レンダー・ユアセルフ
/ミーアの想い人
『アリー』と名乗る未亡人がこの地を去ってから、二年の月日が流れた。
始めこそ時折暗い面持ちで思案に暮れることもあったジョシュアだが、段々と元の穏やかな彼の表情に戻りつつある。
隣国との外交に関する書類の処理に追われていたジョシュアは、固く閉ざされた扉の向こうへと一度視線を投げかけると。
「ミーア」
誰よりも彼に対し真っすぐに向き合う女中の名を口にする。
「はい、ジョシュア様」
失礼します、と。丁寧なノックの後に豪奢な扉からすり抜けるかのように現れた華奢な彼女。
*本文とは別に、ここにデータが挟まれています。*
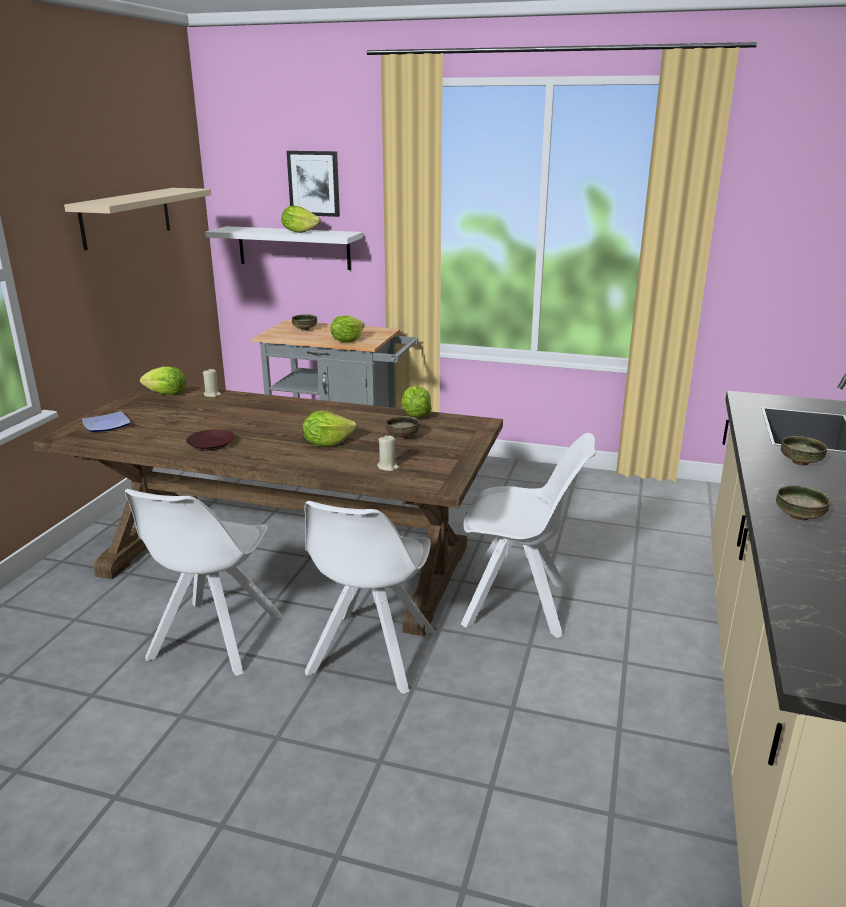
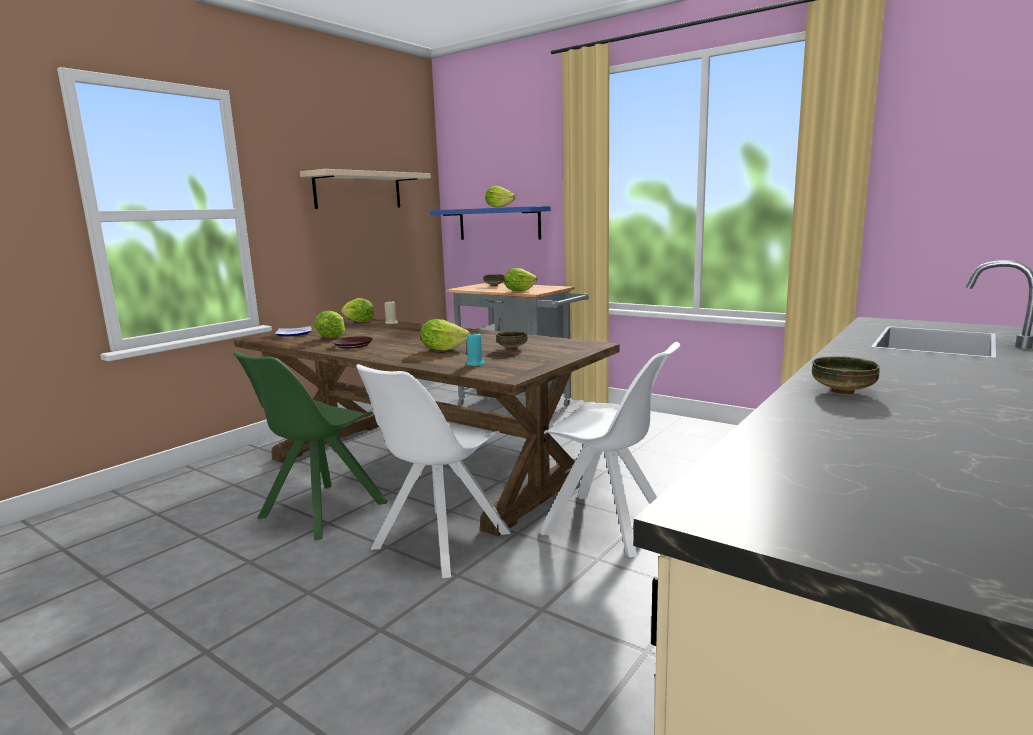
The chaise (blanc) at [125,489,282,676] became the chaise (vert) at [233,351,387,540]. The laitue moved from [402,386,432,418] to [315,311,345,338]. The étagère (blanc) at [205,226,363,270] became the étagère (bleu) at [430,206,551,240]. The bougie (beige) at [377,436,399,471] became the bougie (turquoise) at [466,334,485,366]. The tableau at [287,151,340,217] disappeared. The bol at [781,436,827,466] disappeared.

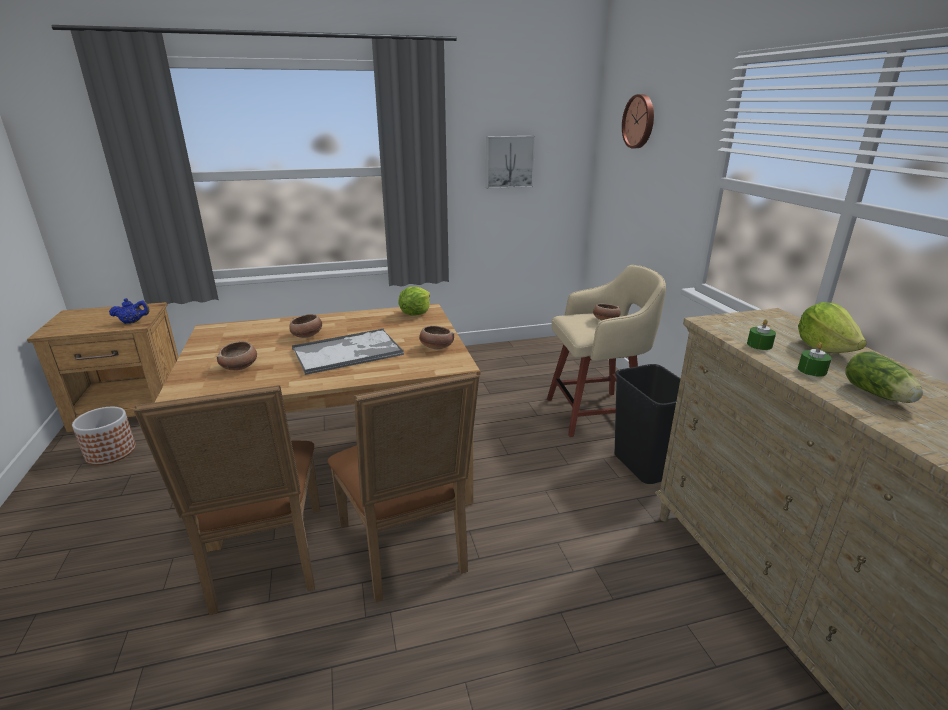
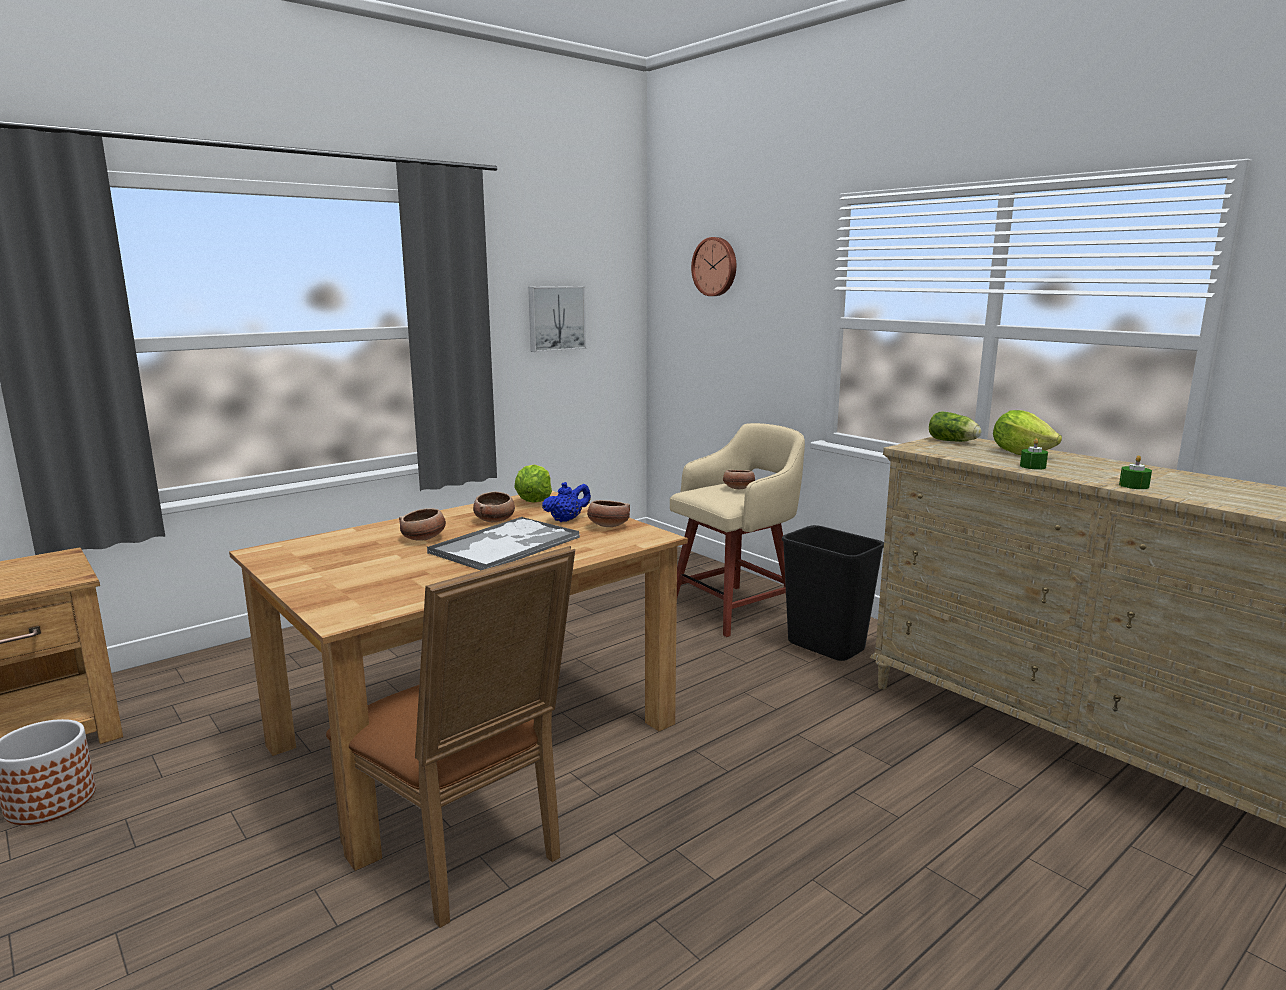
The bol moved from [217,341,257,370] to [473,492,515,522]. The théière (bleu) moved from [109,298,150,324] to [542,482,591,522]. The laitue moved from [846,351,923,403] to [929,411,981,442]. The bougie (vert) moved from [747,319,776,350] to [1119,455,1152,489]. The chaise (marron) at [328,372,479,602] disappeared.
少女から女性への成長を思わせる彼女の外見は、かつてジョシュアに慕われた女中の面影を色濃く残していた。
「ここにある書類を郵送してくれる?」
そうジョシュアが指差す先には、すでに封を施されたエアメールが山積みになっている。
「承知いたしました」
「悪いね、ミーア」
「とんでもございません」
今では政務に励む彼の秘書のような存在になっているミーア。彼女の真摯な仕事ぶりは、幼いころより親しくしていたジョシュアが誰よりも知っていた。
指定されたエアメールを懐から取り出したトレイにてきぱきと移し替え、その作業が終わると「他には何かございますか?」と彼に問う。